■ **Work to be completed**
Copy the records below word for word, starting with the line containing "catalogue / barcode: US 1465589" and continuing through the line containing "name author: (E.P.", and copy no other lines.

■ **Source records**
——————
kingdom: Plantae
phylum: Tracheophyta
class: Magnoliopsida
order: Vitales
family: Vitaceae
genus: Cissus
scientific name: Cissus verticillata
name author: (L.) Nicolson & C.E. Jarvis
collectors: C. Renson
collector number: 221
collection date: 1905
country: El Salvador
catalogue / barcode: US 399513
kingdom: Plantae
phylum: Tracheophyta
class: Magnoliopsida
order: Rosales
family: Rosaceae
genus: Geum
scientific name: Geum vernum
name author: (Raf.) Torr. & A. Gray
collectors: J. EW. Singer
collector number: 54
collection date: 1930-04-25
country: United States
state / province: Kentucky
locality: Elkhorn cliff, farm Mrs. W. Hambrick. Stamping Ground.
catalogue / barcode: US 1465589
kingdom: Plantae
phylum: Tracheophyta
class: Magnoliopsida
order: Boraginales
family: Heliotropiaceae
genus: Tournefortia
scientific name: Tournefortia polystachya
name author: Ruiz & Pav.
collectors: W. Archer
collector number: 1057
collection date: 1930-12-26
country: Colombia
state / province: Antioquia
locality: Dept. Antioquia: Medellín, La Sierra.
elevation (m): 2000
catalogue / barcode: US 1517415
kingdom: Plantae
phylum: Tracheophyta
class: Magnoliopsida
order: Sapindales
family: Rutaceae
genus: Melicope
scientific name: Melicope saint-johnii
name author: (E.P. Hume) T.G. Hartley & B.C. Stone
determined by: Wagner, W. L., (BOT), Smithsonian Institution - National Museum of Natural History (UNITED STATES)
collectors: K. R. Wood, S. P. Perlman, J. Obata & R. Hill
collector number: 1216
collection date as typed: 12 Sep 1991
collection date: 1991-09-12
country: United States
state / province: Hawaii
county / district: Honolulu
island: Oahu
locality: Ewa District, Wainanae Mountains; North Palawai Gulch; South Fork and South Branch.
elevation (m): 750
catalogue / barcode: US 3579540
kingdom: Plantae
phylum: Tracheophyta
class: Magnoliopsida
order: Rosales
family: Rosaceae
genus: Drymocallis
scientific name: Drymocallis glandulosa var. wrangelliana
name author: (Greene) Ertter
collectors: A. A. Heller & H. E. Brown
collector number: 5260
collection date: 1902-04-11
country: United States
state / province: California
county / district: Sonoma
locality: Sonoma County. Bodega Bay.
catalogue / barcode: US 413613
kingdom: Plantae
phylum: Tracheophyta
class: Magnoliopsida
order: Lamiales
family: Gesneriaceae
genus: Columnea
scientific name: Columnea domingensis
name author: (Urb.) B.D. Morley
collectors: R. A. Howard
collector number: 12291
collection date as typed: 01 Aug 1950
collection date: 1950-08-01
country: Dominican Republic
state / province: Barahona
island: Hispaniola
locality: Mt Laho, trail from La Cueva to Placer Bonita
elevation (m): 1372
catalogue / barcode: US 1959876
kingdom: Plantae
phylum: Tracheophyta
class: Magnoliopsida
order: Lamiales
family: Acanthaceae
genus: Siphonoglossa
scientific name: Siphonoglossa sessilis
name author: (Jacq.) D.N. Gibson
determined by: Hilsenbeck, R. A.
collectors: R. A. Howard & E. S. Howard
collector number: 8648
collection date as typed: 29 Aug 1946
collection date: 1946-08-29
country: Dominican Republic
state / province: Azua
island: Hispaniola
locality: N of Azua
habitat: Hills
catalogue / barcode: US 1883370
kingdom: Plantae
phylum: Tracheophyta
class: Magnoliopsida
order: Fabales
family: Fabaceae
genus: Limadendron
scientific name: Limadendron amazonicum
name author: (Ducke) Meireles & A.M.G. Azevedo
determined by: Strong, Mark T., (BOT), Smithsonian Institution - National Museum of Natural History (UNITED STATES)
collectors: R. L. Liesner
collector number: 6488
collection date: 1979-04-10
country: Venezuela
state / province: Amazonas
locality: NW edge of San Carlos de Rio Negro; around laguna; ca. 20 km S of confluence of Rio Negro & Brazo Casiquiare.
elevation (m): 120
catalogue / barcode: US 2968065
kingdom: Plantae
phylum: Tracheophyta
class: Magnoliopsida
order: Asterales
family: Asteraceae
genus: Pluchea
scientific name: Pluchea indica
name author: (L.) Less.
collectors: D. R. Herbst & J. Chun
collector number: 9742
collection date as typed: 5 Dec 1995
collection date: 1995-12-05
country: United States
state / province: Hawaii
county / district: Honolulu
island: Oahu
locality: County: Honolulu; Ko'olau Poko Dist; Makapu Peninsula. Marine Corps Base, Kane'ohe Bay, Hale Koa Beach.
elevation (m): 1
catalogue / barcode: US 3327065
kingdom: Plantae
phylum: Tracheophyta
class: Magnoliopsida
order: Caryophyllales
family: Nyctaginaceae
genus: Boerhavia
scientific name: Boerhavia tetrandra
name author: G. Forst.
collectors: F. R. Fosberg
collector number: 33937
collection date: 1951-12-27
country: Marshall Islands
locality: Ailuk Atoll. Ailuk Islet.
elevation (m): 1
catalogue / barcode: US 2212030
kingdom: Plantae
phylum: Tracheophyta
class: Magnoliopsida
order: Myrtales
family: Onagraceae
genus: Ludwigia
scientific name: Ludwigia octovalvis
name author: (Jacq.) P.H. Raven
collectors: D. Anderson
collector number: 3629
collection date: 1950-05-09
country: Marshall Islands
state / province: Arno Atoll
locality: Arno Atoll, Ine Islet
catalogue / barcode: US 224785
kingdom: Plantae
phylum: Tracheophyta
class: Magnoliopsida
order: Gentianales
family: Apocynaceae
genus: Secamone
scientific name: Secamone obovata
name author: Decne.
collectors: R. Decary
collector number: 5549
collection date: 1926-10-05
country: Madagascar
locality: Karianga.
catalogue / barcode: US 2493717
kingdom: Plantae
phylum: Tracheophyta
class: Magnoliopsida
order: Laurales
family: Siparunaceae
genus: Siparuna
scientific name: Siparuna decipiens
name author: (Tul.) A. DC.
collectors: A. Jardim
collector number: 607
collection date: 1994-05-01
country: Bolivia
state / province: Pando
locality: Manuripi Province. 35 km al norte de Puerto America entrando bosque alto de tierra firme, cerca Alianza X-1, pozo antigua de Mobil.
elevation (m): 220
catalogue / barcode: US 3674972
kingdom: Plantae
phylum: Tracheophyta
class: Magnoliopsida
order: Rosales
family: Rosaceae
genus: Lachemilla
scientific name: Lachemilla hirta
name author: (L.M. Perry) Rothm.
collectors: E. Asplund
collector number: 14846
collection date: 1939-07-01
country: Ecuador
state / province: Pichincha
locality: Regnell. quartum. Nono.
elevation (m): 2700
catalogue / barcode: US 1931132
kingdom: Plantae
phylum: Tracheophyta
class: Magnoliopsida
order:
——————
■ **Exercise response**
catalogue / barcode: US 1465589
kingdom: Plantae
phylum: Tracheophyta
class: Magnoliopsida
order: Boraginales
family: Heliotropiaceae
genus: Tournefortia
scientific name: Tournefortia polystachya
name author: Ruiz & Pav.
collectors: W. Archer
collector number: 1057
collection date: 1930-12-26
country: Colombia
state / province: Antioquia
locality: Dept. Antioquia: Medellín, La Sierra.
elevation (m): 2000
catalogue / barcode: US 1517415
kingdom: Plantae
phylum: Tracheophyta
class: Magnoliopsida
order: Sapindales
family: Rutaceae
genus: Melicope
scientific name: Melicope saint-johnii
name author: (E.P. Hume) T.G. Hartley & B.C. Stone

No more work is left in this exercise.